___ Quoted passage ___

Cathy’s parents were Callum and Glenda Kirkpatrick, and Cathy’s grandfather was Alex Kirkpatrick; And he was captain of the well-known 1920s Hawke’s Bay rugby side. I understand he played twelve games for the All Blacks during the 1920s. He went on to be the manager of Tomoana Freezing Works under the Nelson family, and then also became deputy mayor of Hastings – I think for about eighteen years; and Chairman of the Harbour Board for many years as well. Callum grew up in Hastings, and I think he was dux of Central School. In 1947 I think, he became an accountant and he worked at Rainbow & Hobbs, and he spent his whole career there – I think about fifty years. He didn’t get married to Glenda until he was about thirty, I think, so Glenda’s a few years younger.

We all used to have a dance once a week at this old Buffalo Hall, and we all knew one another; yeah – he was quite a tall man.

He had a long involvement with the National Party, and of course had a very illustrious career, I guess you would say, as a director of a number of different companies; but also appointed by the Government … He was a director of the Reserve Bank for many years and I understand he chaired Commissions of Enquiry for the Government on numerous occasions; director of a number of companies – probably a lot of them originated in Hawke’s Bay – Robert Holt & Sons, which went on to become Carter Holt; Hawke’s Bay Farmers; and Baillie Farmers, Chairman of that company; and a strong involvement with the Presbyterian Church, too – I think from what I recall he became an elder at only twenty-eight years of age in St Andrew’s, then on to something else.

___ Record set ___

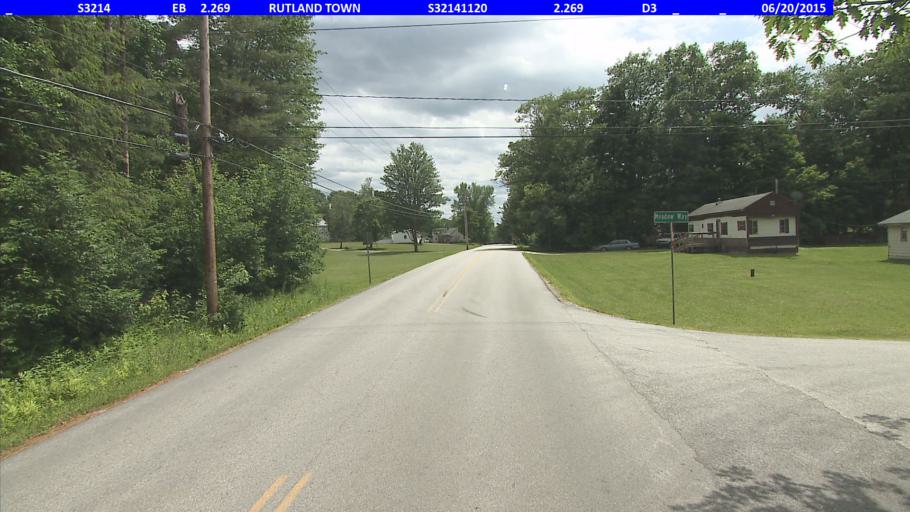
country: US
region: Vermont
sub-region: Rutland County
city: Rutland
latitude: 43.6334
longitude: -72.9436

___
___ Record set ___

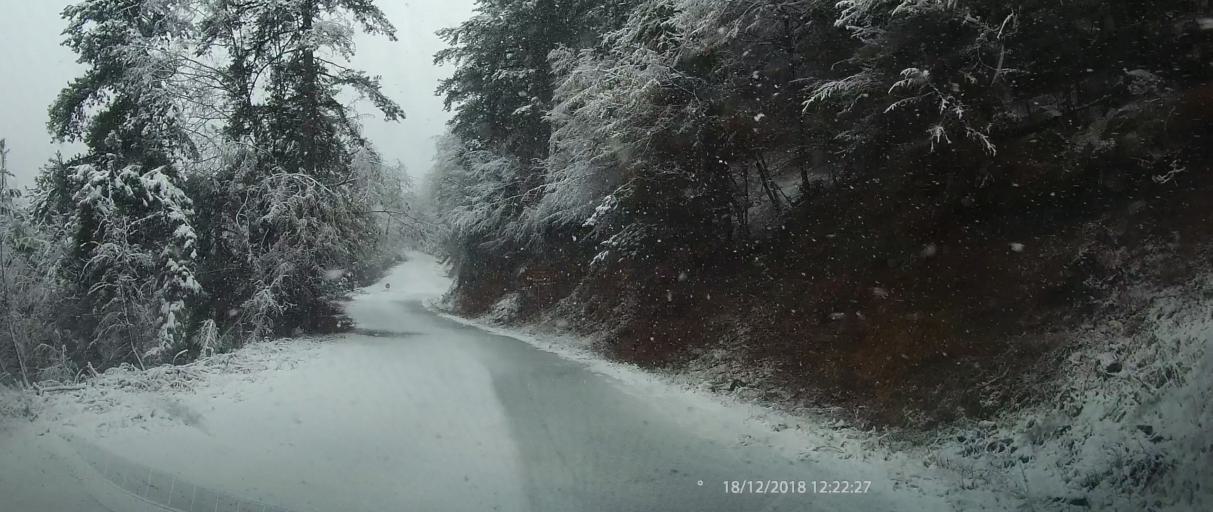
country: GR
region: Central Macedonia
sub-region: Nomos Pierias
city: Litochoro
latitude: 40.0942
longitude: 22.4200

___

**Goals:**
(A) Answer these questions about the oral history passage:
(i) How many games for the All Blacks did Alex Kirkpatrick play?
(ii) At which firm did Callum work as an accountant?
(iii) Where was the weekly dance held?
(B) In the oral history passage, what does the section starting at "We all used" and ending at "to something else." read like once "Buffalo Hall" is swapped for "Town Hall"?

**Answers per task:**
(A)
(i) Twelve.
(ii) Rainbow & Hobbs.
(iii) At the old Buffalo Hall.

(B)
We all used to have a dance once a week at this old Town Hall, and we all knew one another; yeah – he was quite a tall man.

He had a long involvement with the National Party, and of course had a very illustrious career, I guess you would say, as a director of a number of different companies; but also appointed by the Government … He was a director of the Reserve Bank for many years and I understand he chaired Commissions of Enquiry for the Government on numerous occasions; director of a number of companies – probably a lot of them originated in Hawke’s Bay – Robert Holt & Sons, which went on to become Carter Holt; Hawke’s Bay Farmers; and Baillie Farmers, Chairman of that company; and a strong involvement with the Presbyterian Church, too – I think from what I recall he became an elder at only twenty-eight years of age in St Andrew’s, then on to something else.